Now, the first substantial amendments to the Companies Act since it was implemented in 2011, released for comment at the end of September, include a proposal that would give landlords the very rights that were strongly rejected by the high court.

In a nutshell, that high court action was geared at ensuring that rental costs — often including rates, water and electricity — incurred when a company is in business rescue are covered ahead of the claims of other creditors.

But if the new Companies Act amendments are accepted, it could up-end the business rescue process, introduced in 2011.

"This opens the door to all the other suppliers who will demand the same sort of preferential rights," says one legislator. For one thing, he argues, the proposed amendment would ensure landlords leapfrog all other creditors when a company hits the skids.

"It raises the issue of moral hazard and encourages landlords to enter into contracts with dubious tenants," he says.

The property industry, which believes business rescue is a "disaster for landlords", is overjoyed.

Marc Wainer, outgoing chair of property company Redefine, says that unlike other suppliers, landlords do not have a choice about continuing to supply a business that has been put into business rescue.

Wainer says that because landlords are forced to pay rates, water and electricity during business rescue, this justifies them having rights over other creditors.
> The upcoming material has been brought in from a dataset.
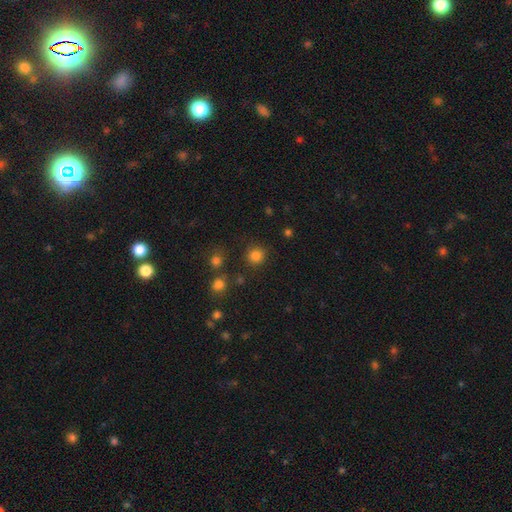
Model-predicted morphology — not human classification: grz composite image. It shows a smooth galaxy with no disk features (82%) that is round (92%). Merging: none (85%).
Madelein Burger, a partner at law firm Webber Wentzel, says the amendment is the result of plenty of lobbying.

Picture: 123RF/Zackery Blanton
Picture: 123RF/Zackery Blanton

"It is only fair that landlords be protected," she says. "A business, even if under business rescue, needs premises to trade from, and unscrupulous business rescue practitioners would suspend payments to landlords, sit in the premises, operate the business and then turn a company over to liquidation but pay their own fees, partly out of what was due to the landlord."
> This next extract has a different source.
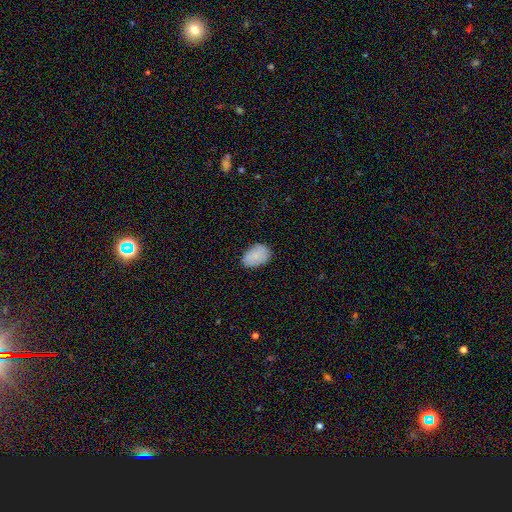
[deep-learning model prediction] Overall: smooth (85%). How rounded: in between (89%). Merging: none (80%).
Burger says the proposed amendment is a reflection of what already happens when landlords deal with ethical business rescue practitioners, who generally pay landlords anyway. "A landlord has protection in the case of a liquidation. We believed it was an oversight that this protection was not included in the original Companies Act for business rescue cases."

Still, in his strident 2016 high court ruling, acting judge Corrie van der Westhuizen said costs incurred by the landlord during the business rescue process were the result of a lease agreement that existed between the landlord and the business.
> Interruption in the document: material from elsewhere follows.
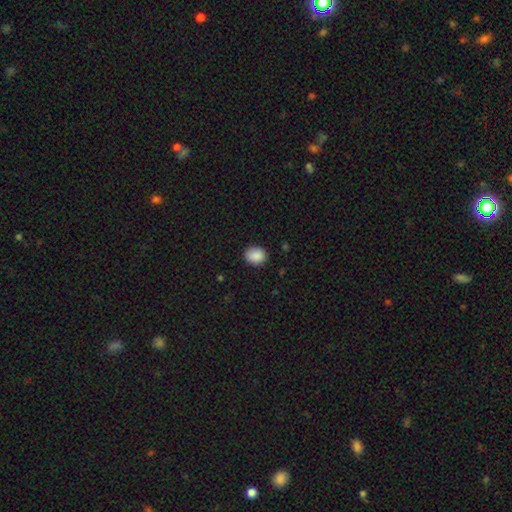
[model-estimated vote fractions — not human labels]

"Those costs do not constitute, by any interpretation, costs arising out of the business rescue proceedings … To hold that such costs constitute post-commencement financing would elevate an obligation [incurred] prior to commencement of business rescue proceedings to a preference over other creditors not provided or contemplated by the provisions of section 135 of the act," he said.

Hans Klopper, national head of business restructuring at BDO, says the proposed amendment would certainly improve the standing of landlords. However, in a comment on the 2016 court ruling, Klopper said earlier this year that if the business rescue practitioner or the company did not pay rent in terms of a lease after the commencement of business rescue proceedings, "there is nothing that prevents the landlord from pursuing his claim for rent and issuing papers for an automatic rent interdict" against the company.

This means, Klopper argued, it is unnecessary to treat the landlord as a "super preferent" — the effect of the proposed amendment.